In a recent hearing on the Utah Fourth Amendment Protection Act, a Utah state rep, intentionally or not, made a plea to other states to help out. “If Utah goes through all this trouble to turn off the water, what’s to stop the NSA from moving to another state?” he asked.
“What will stop the NSA from moving to other states? Bills like this one” Maharrey said. “Each state that passes the Fourth Amendment Protection act pulls up another welcome mat. We can literally box them in and force reform – or else shut them down.”
By including a prohibition on participation in the illegal collection and use of electronic data and metadata by the state, HB1738 would also prohibit what NSA former Chief Technical Director William Binney called the country’s “greatest threat since the Civil War.”
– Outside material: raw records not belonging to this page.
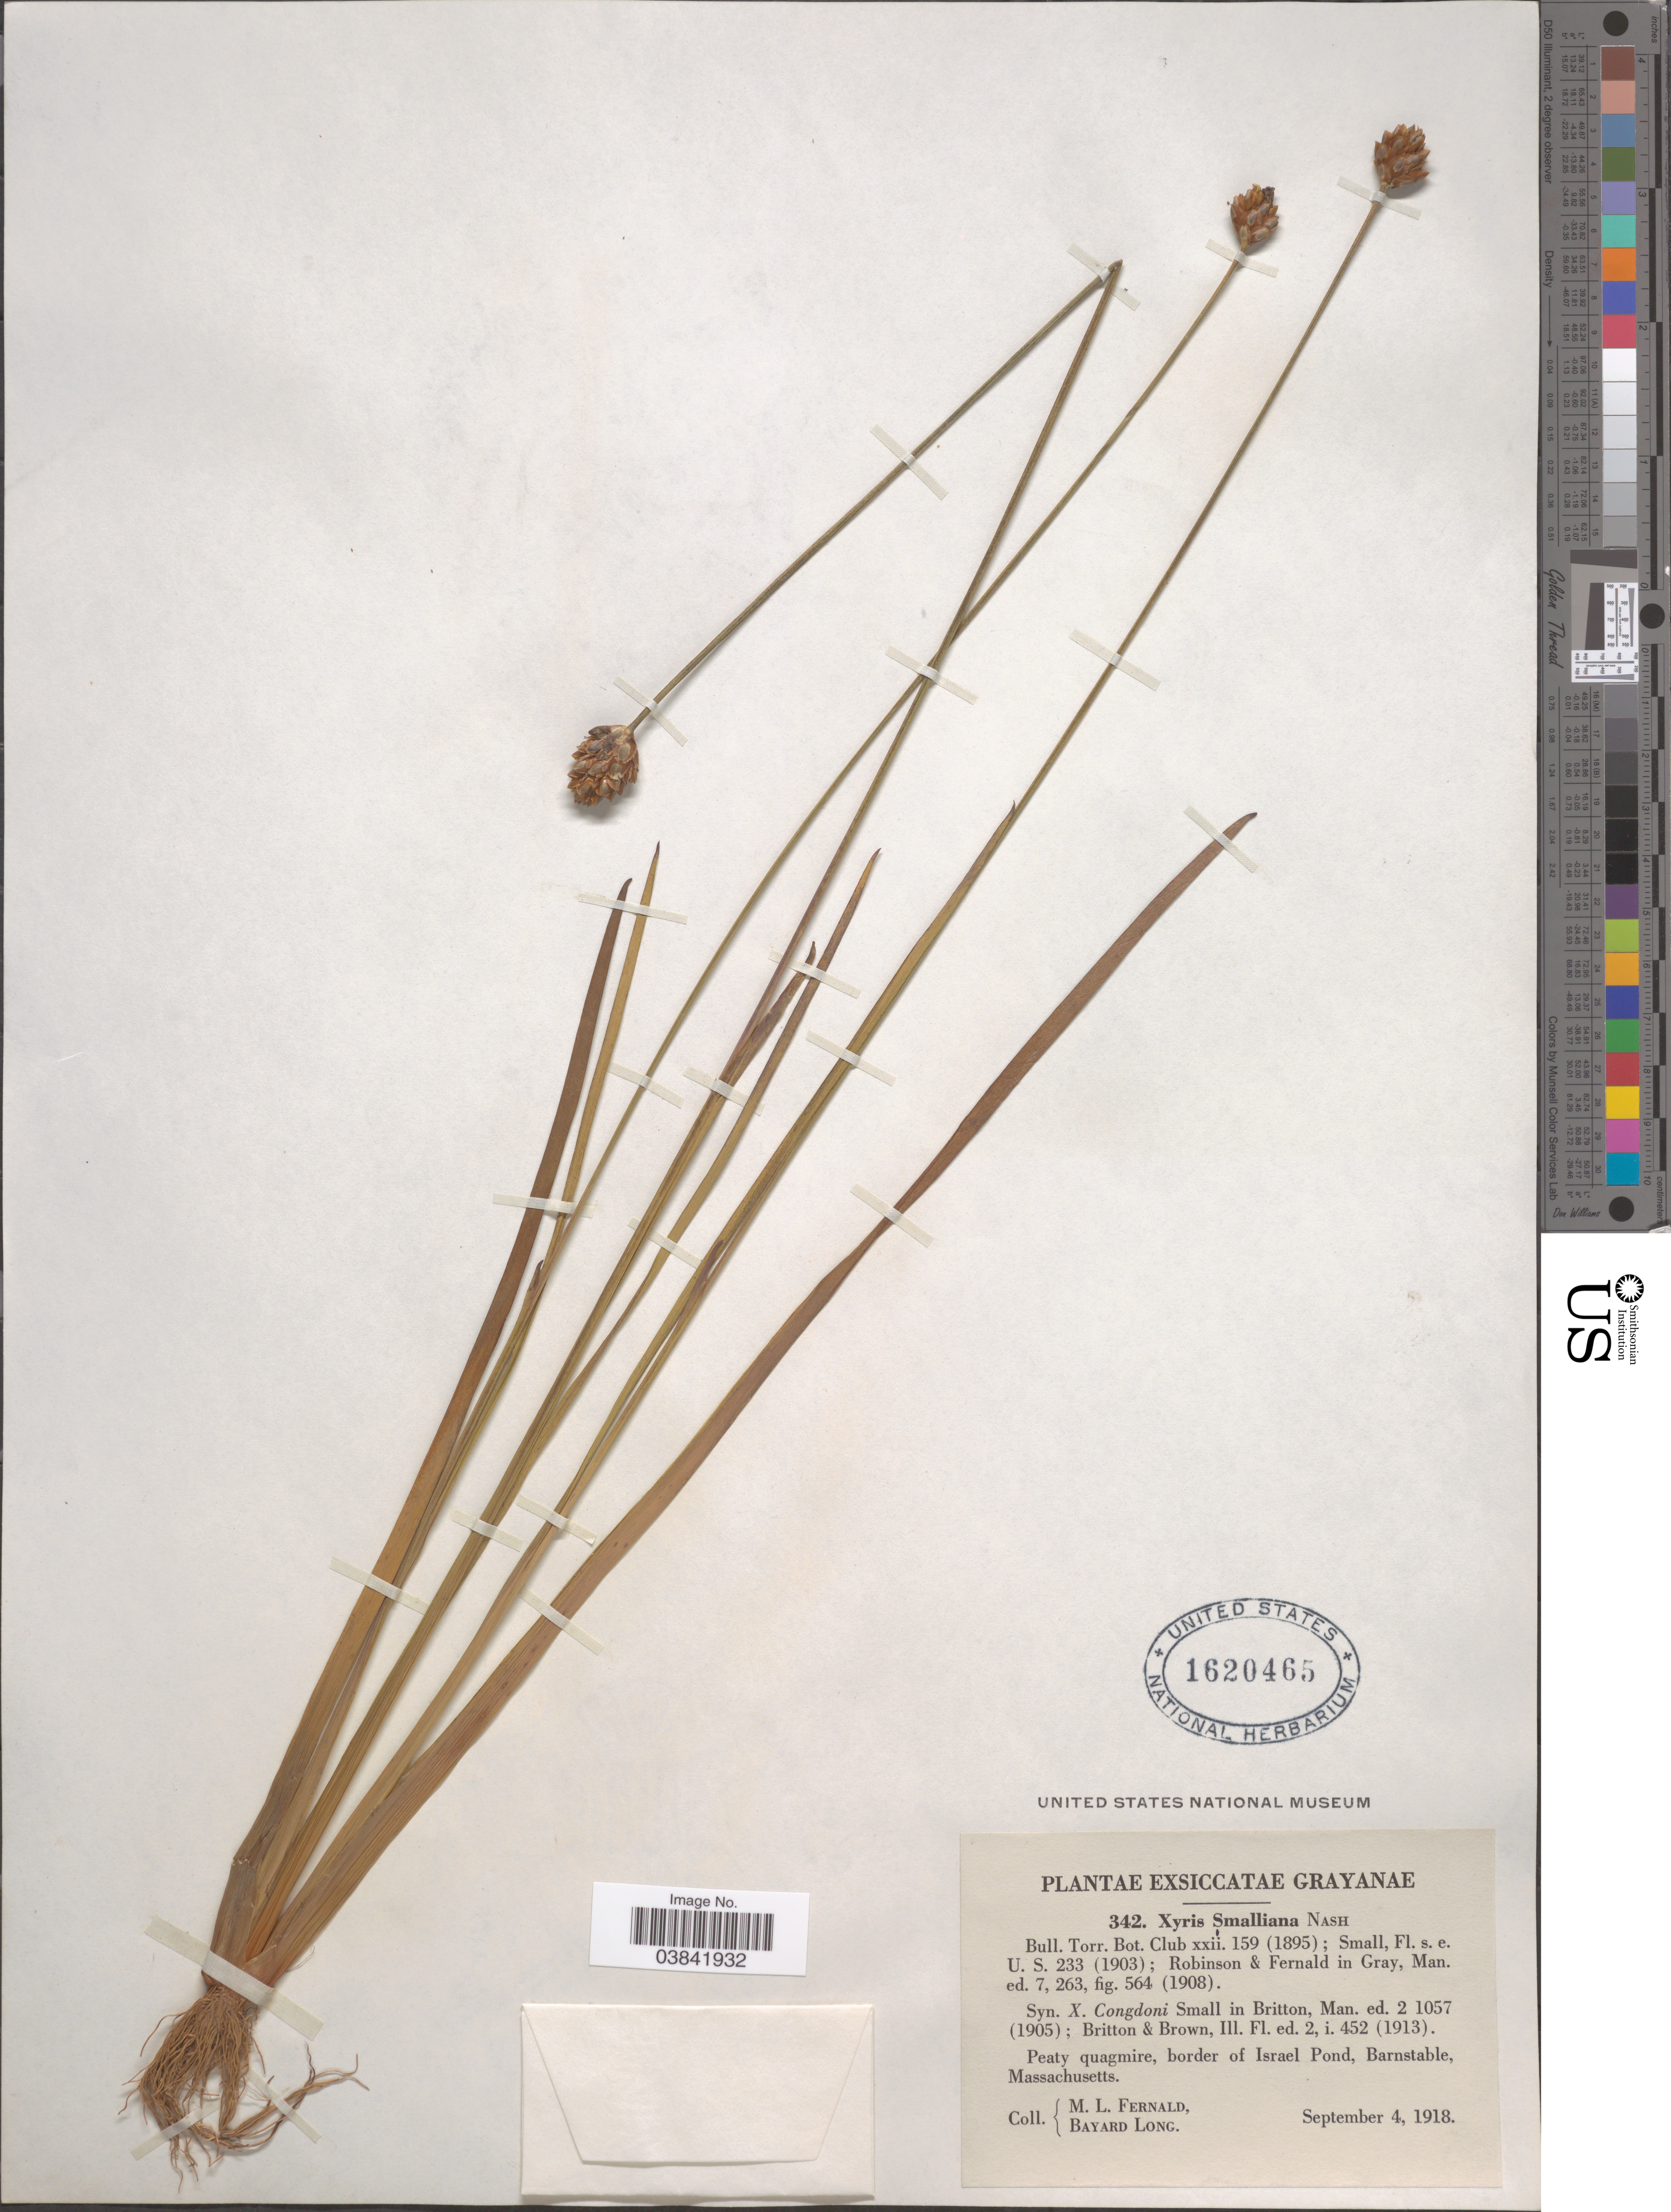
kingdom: Plantae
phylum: Tracheophyta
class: Liliopsida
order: Poales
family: Xyridaceae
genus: Xyris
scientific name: Xyris smalliana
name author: Nash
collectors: M. L. Fernald & B. Long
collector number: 342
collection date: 1918-09-04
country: United States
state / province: Massachusetts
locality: Border of Israel Pond, Barnstable.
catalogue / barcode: US 1620465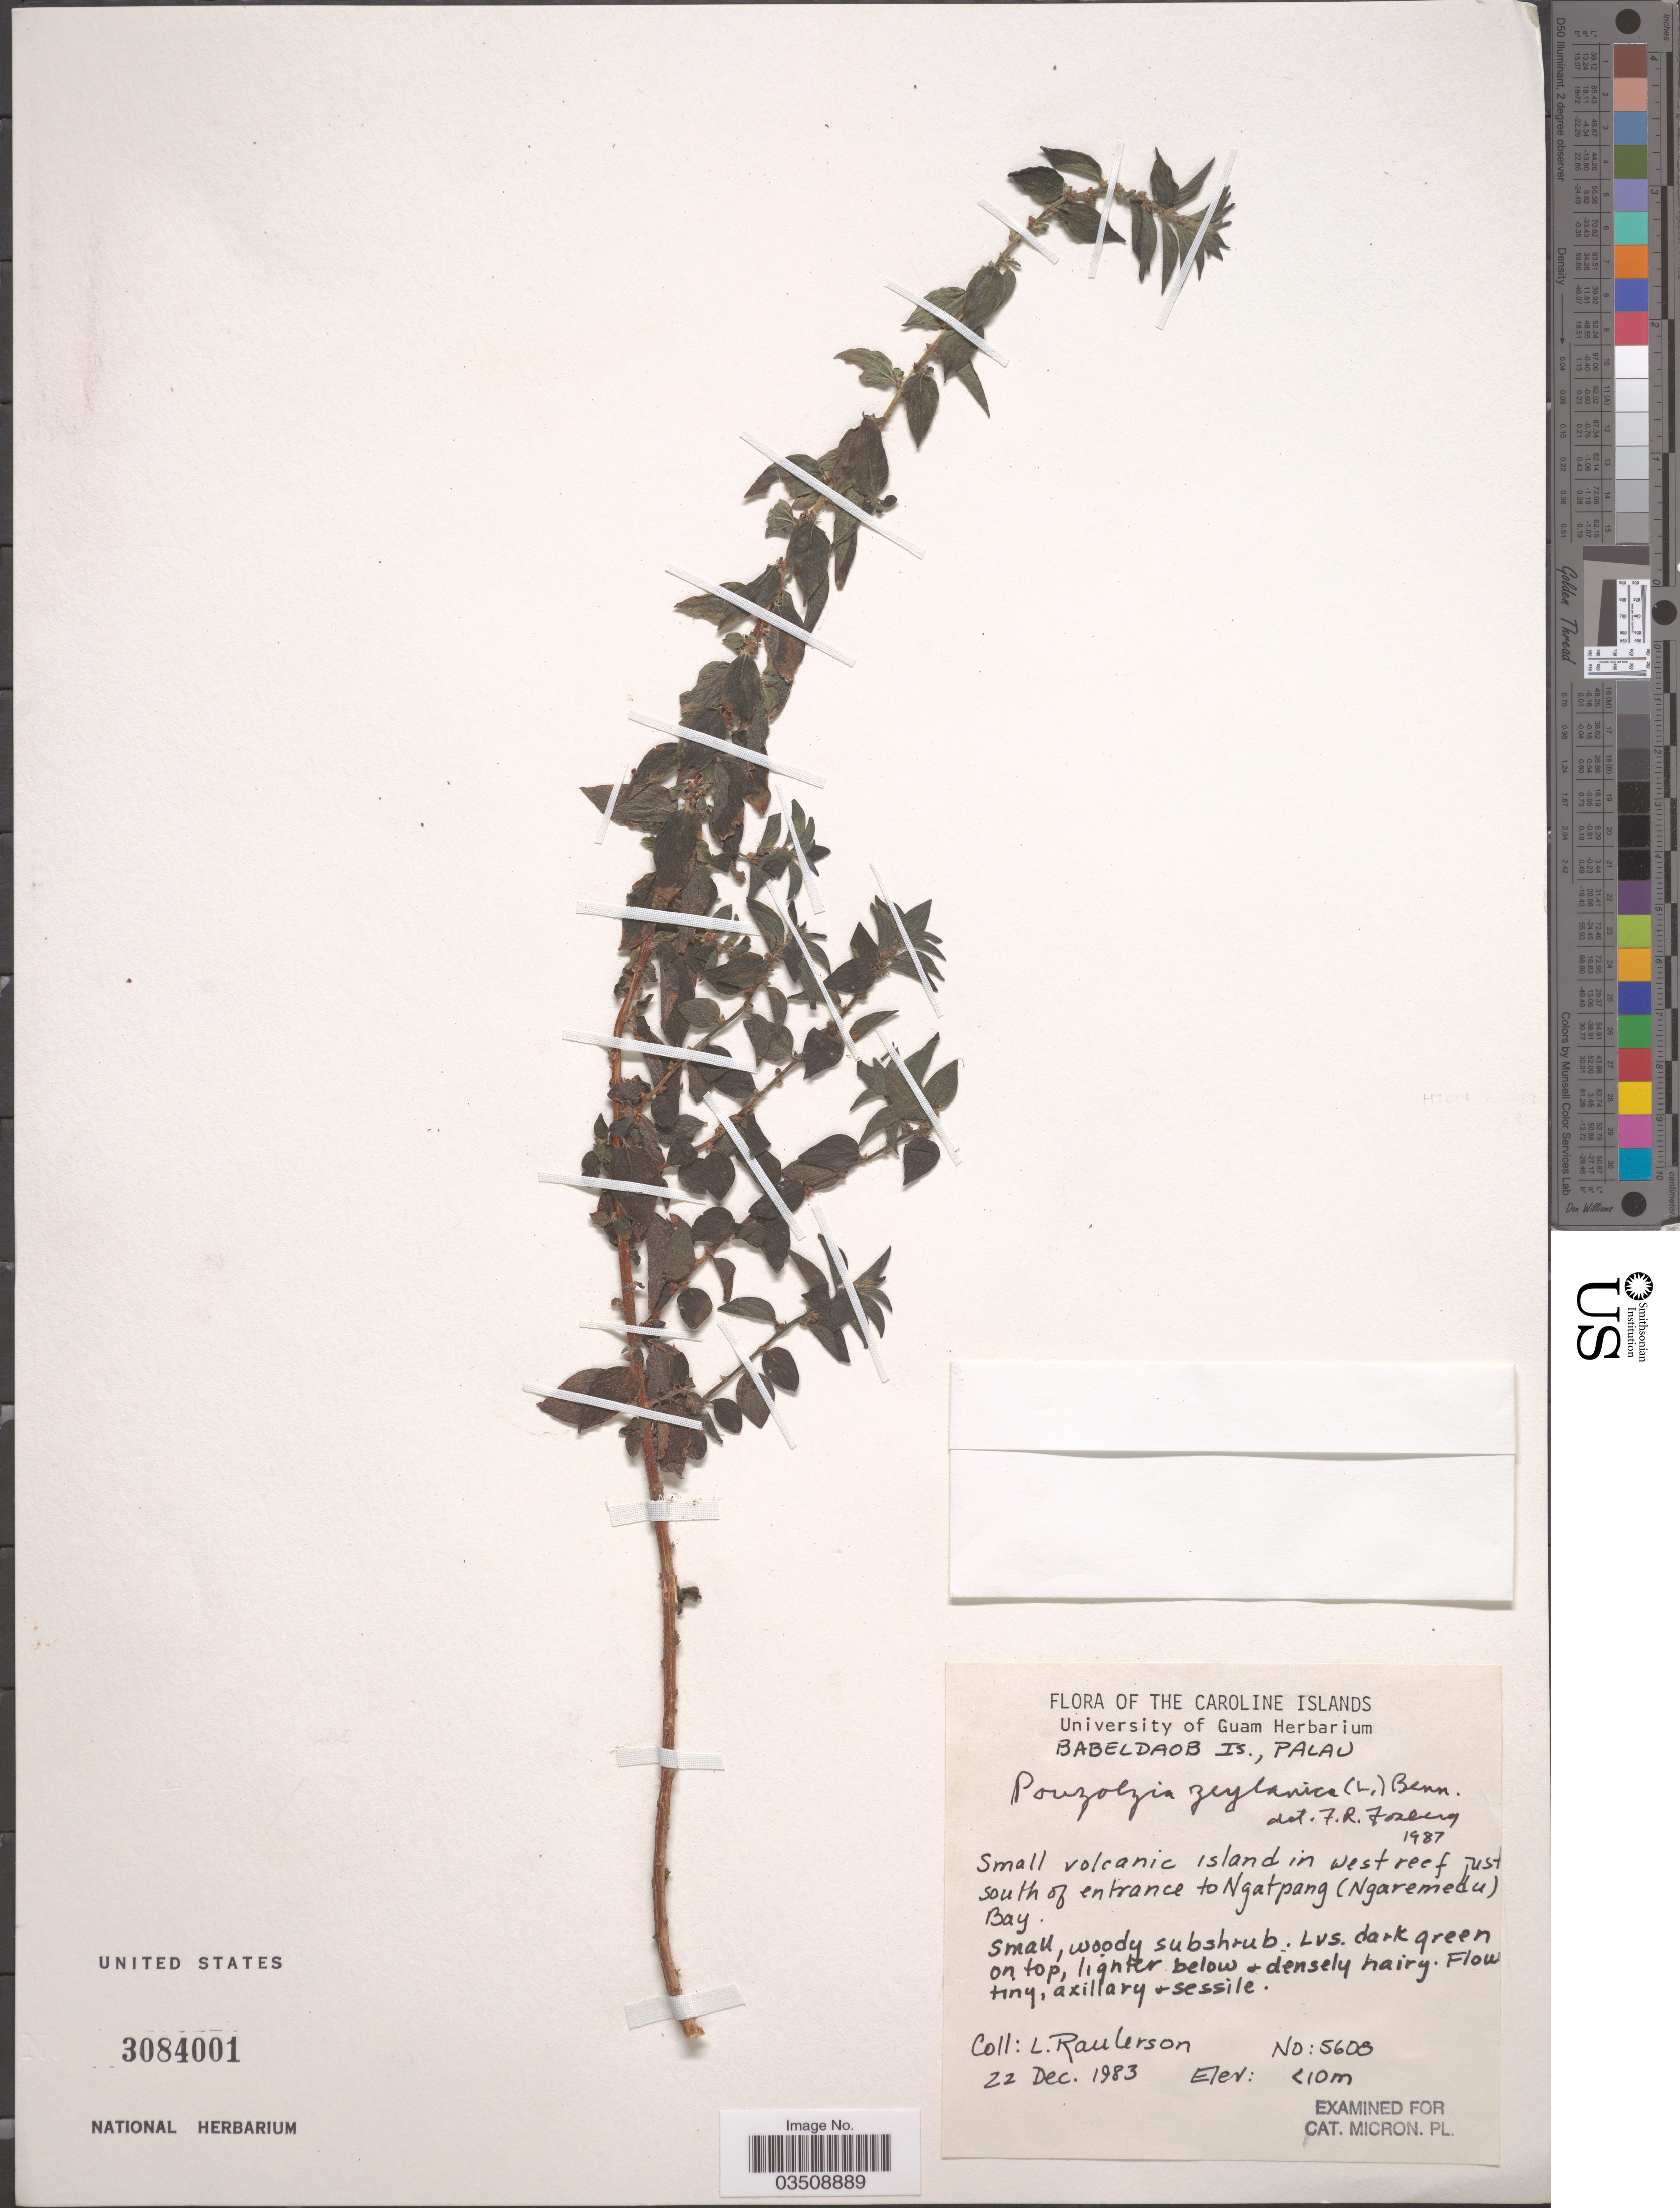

The bill would ban the state from obtaining or making use of electronic data or metadata obtained by the NSA without a warrant.
Reuters revealed the extent of such NSA data sharing with state and local law enforcement in an August 2013 article. According to documents obtained by the news agency, the NSA passes information to police through a formerly secret DEA unit known Special Operations Divisions and the cases “rarely involve national security issues.” Almost all of the information involves regular criminal investigations, not terror-related investigations.
In other words, not only does the NSA collect and store this data. using it to build profiles, the agency encourages state and local law enforcement to violate the Fourth Amendment by making use of this information in their day-to-day investigations.
This is “the most threatening situation to our constitutional republic since the Civil War,” Binney said.
The bill would also set the stage to end partnerships between the NSA and state universities.
Moore’s bill rests on a rock-solid legal doctrine. The Supreme Court has repeatedly upheld the principle that the states cannot be required to expend resources or manpower to help the federal government carry out its acts or programs.
Known as the anti-commandeering doctrine, the legal principle rests primarily on four Supreme Court opinions dating back to 1842. In Prigg v. Pennsylvania (1842), Justice Joseph Story held that the federal government could not force states to implement or carry out the Fugitive Slave Act of 1793. He said that it was a federal law, and the federal government ultimately had to enforce it.
The fundamental principle applicable to all cases of this sort, would seem to be, that where the end is required, the means are given; and where the duty is enjoined, the ability to perform it is contemplated to exist on the part of the functionaries to whom it is entrusted. The clause is found in the national Constitution, and not in that of any state. It does not point out any state functionaries, or any state action to carry its provisions into effect. The states cannot, therefore, be compelled to enforce them; and it might well be deemed an unconstitutional exercise of the power of interpretation, to insist that the states are bound to provide means to carry into effect the duties of the national government, nowhere delegated or instrusted to them by the Constitution.
Other key cases include New York v. United States (1992), Printz v. United States (1997), and Independent Business v. Sebelius (2012).
Noted Constitutional scholar Randy Barnett of Georgetown Law said, “State governments are free to refrain from cooperating with federal authorities if they so choose. In general, states cannot attack federal operations, but that’s not the same as refusing to help.”
Oklahoma joins Indiana, Missouri, Washington state, South Carolina, Mississippi, Alaska and Utah in considering this type of legislation for 2015. Legislators in five other states have committed to doing the same. Sources close to OffNow indicate even more states will likely follow. The bill in Utah is being prepared for debate and discussion in the state House right now.
HB1738 is scheduled for a first reading on Feb. 2 and will likely receive a committee assignment at that time.